Landmark coordinate records
>>>>>

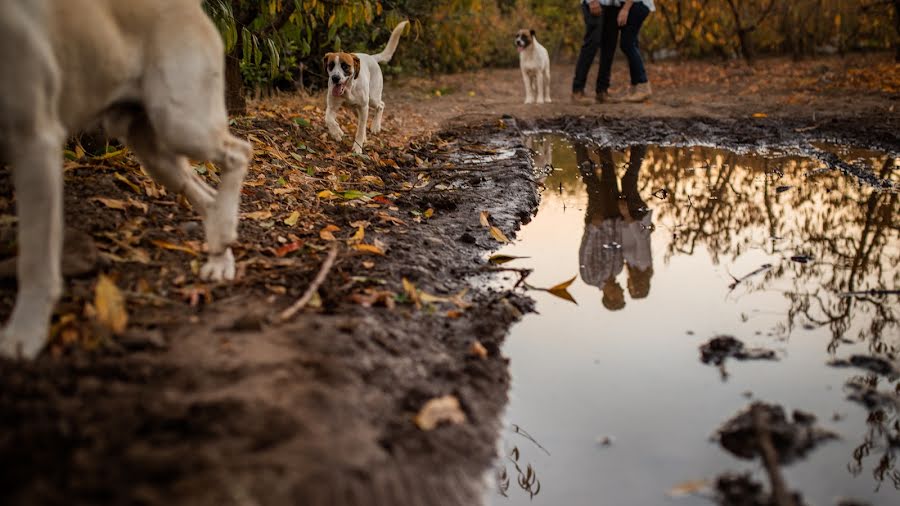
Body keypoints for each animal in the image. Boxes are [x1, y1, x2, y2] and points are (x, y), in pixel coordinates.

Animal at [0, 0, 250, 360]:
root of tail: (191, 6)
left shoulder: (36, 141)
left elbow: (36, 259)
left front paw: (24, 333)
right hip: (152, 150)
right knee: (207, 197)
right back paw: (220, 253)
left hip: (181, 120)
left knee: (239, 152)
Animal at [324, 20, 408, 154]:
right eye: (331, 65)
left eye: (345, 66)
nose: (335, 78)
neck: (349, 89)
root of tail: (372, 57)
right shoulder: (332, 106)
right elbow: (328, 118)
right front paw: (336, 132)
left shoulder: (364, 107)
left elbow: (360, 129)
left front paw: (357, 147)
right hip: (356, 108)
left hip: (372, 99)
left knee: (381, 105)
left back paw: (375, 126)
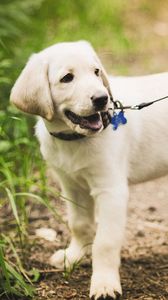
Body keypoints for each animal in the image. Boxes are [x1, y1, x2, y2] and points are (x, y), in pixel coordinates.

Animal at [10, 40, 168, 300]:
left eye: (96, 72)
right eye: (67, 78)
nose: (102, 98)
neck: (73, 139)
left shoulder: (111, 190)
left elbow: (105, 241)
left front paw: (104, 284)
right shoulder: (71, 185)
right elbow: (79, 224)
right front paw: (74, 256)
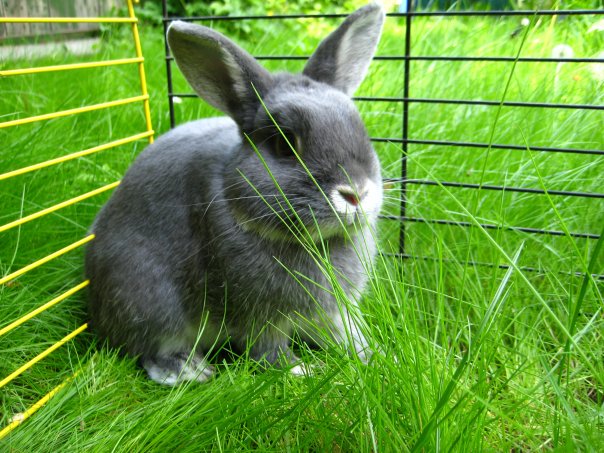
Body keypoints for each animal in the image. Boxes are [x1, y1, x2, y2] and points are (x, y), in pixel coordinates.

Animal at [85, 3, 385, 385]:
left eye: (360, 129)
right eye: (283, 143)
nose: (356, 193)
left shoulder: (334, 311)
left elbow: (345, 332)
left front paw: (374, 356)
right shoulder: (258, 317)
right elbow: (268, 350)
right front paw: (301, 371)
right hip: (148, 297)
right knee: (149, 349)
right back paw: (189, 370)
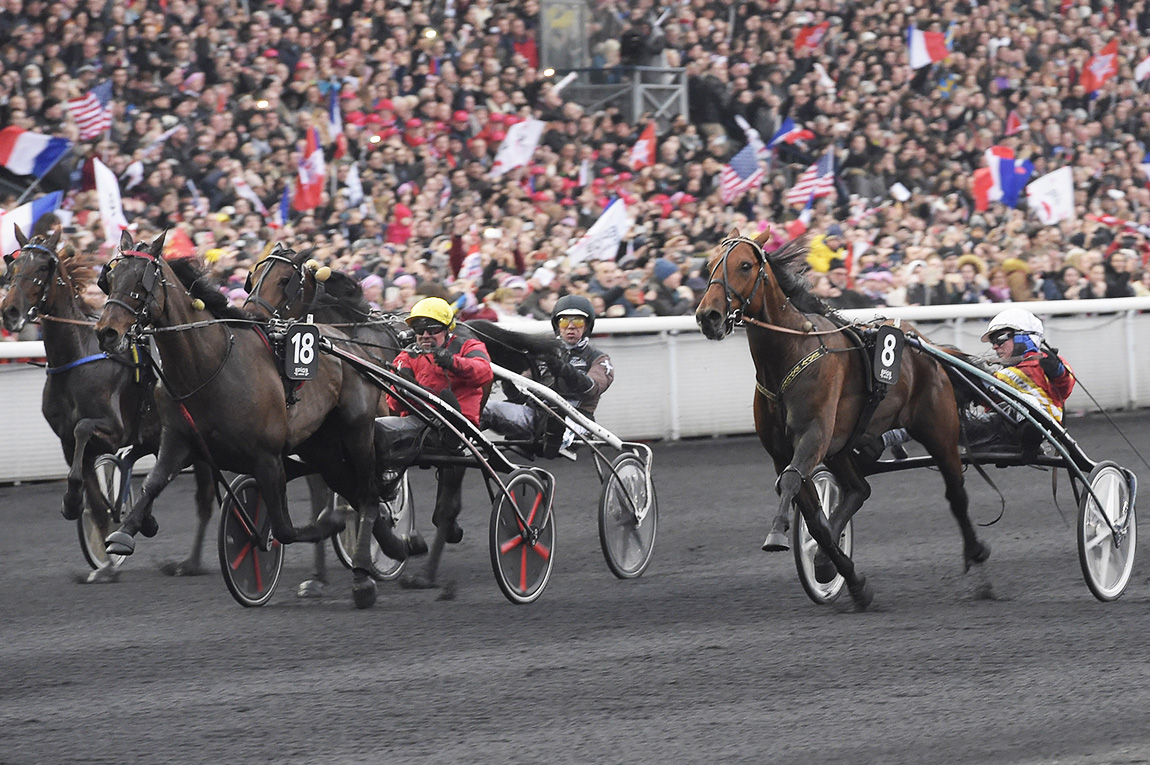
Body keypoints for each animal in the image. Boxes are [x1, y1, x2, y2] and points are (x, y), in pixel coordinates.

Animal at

<<<<<
>>>>>

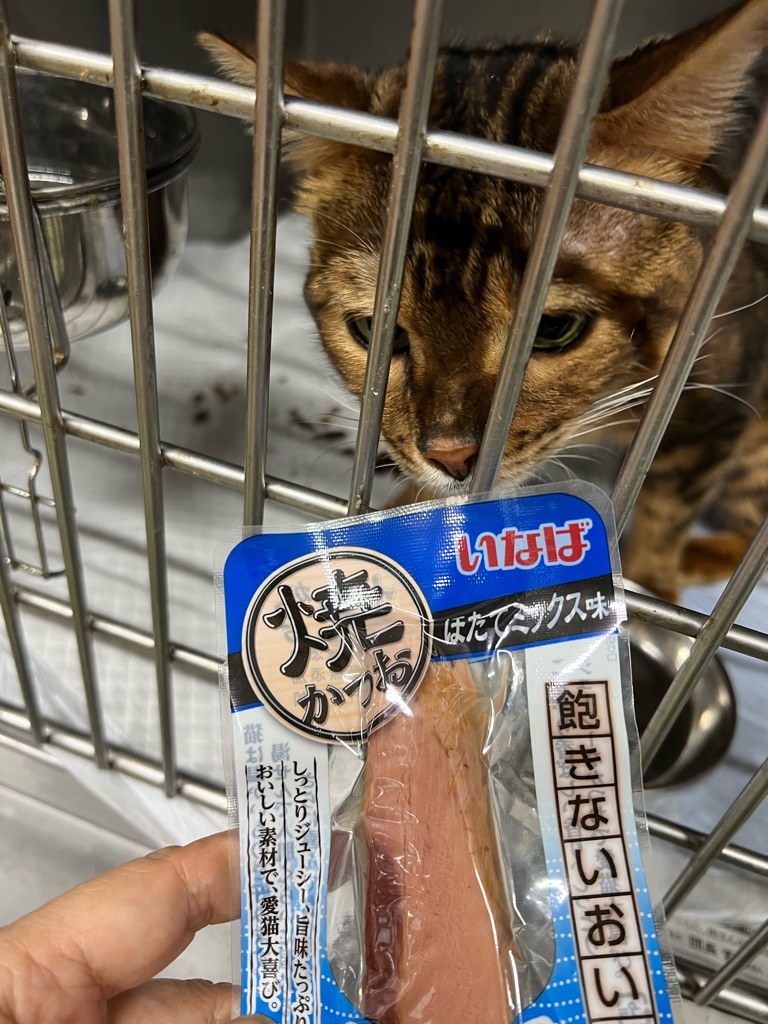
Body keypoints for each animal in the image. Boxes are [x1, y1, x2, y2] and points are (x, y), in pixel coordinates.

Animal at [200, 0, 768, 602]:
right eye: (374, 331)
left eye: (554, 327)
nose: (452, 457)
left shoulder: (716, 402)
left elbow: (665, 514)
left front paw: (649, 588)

<<<<<

What to do: Please return the data above exactly as it stands from the line with "left front paw: (357, 147)" to the line with "right shoulder: (71, 185)", keeping both of those lines but none of the pictures.

Response below:
left front paw: (357, 147)
right hip: (356, 108)
left hip: (372, 99)
left knee: (381, 105)
left back paw: (375, 126)
Body keypoints for each animal in the image. Boxes are [x1, y1, x2, y2] and points are (x, y), in pixel coordinates.

Animal at [10, 40, 168, 300]:
left eye: (96, 72)
right eye: (67, 78)
nose: (102, 98)
neck: (73, 139)
left shoulder: (111, 190)
left elbow: (105, 241)
left front paw: (104, 284)
right shoulder: (71, 185)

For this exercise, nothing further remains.